Will we see changes in this realm? More than likely not in our lifetimes. The ideological battleground that pits social progress and justice against conservatism and notions of tradition is squarely here in the state of Texas and will be for some time to come. The lines are being drawn daily as assaults on women’s rights are also normalized. The state is becoming a safe haven for patriarchal regression and overt white supremacy. The forces that defend these notions are entrenched and passionate about maintaining discriminatory standards. An even more troubling point also involves the intense resistance to team name changes that will inevitably come from POC and ethnic Mexicans, to be specific because white supremacy is a technology that doesn’t require the sole participation of white people in order to be operational. In fact, the all-American institution of white supremacy gets nowhere and gains no traction without the active participation and support of POC. Donna ISD has made a concerted effort to present Native people who are unoffended by the nickname and the associated practices, in effect using these Native people as shields from any criticism that may come their way. It’s a form of scapegoating that can’t and shouldn’t be ignored. These supposed good relations between the school district and the Native community recall other historical incidents of scapegoating, which also resulted in oppression.

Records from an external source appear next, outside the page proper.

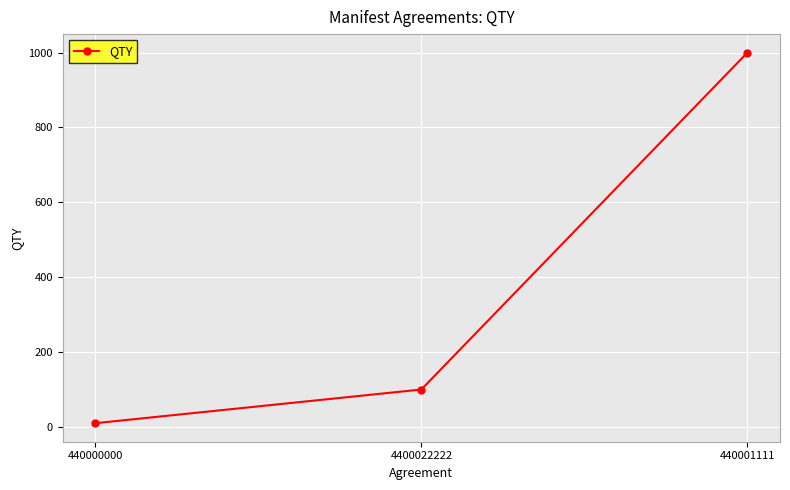

The value at 4400022222 is 100. True or false?

True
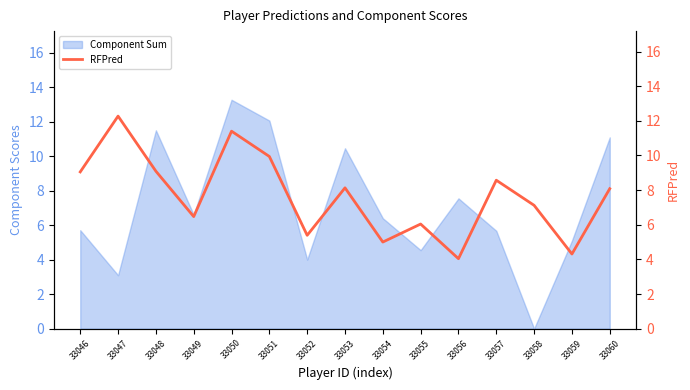

The Component Sum series shows 9.8 at 33046. True or false?

False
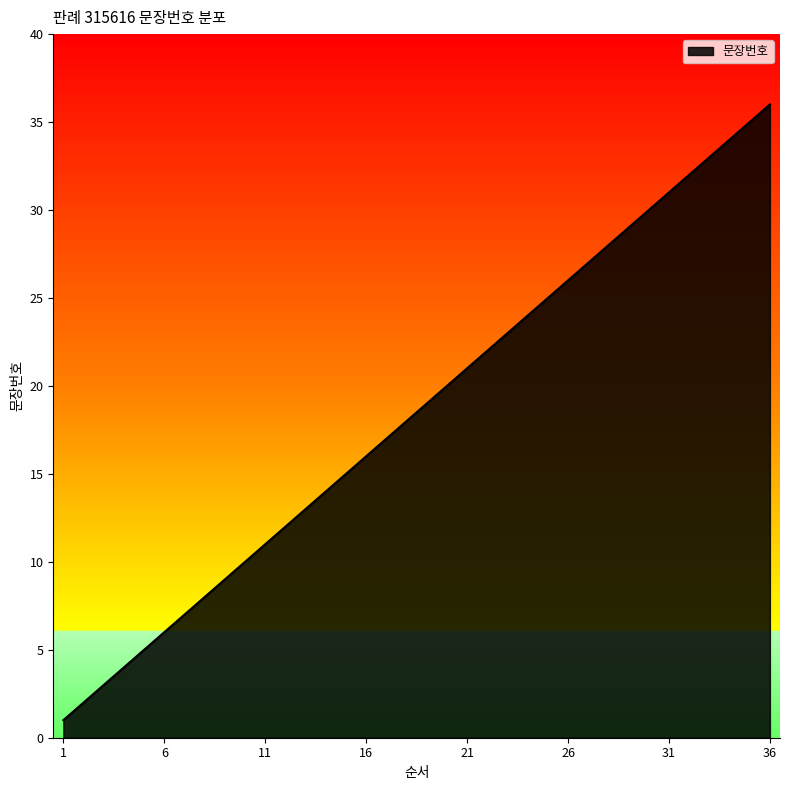

What is the maximum value shown in the chart?

36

It took George Floyd’s murder and the worldwide outrage afterward to push the Washington NFL franchise to drop the Redskin nickname, and the Cleveland Major League Baseball franchise followed suit earlier this year in dropping their nickname, Indians. What will it take for Donna ISD to recognize that “Redskin” is a derogatory term that should not be praised or glorified? How much will they resist? From all indications, it will be a long, hard fight, and the resistance to changing the Texas Rangers nickname will be even more intense. It will undoubtedly be posited as yet another front in the ongoing “culture wars” that elected officials on the right cravenly use as a flimsy political issue and which their voters use as a way to stave off things that they find threatening. It would be comical if it wasn’t a continuation of damages incurred.

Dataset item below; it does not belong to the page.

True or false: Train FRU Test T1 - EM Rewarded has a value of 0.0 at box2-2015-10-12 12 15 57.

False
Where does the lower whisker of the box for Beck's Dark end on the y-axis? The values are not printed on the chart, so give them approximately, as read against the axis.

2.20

At the risk of appearing sentimentally simplistic, it comes down to being a mission of changing hearts and minds. It involves breaking from standards that have benefited a select few and finding value in our own communities’ solutions and addressing our own communities’ needs. It entails education and recognition of errors and terrors of the past; who did what and why. It includes fomenting a deep dedication to refraining from reverting to the discrimination, the dehumanization, and violence of the past. As certain despicable incidents have shown, hate and intolerance is always lurking in a land that is consistently in denial.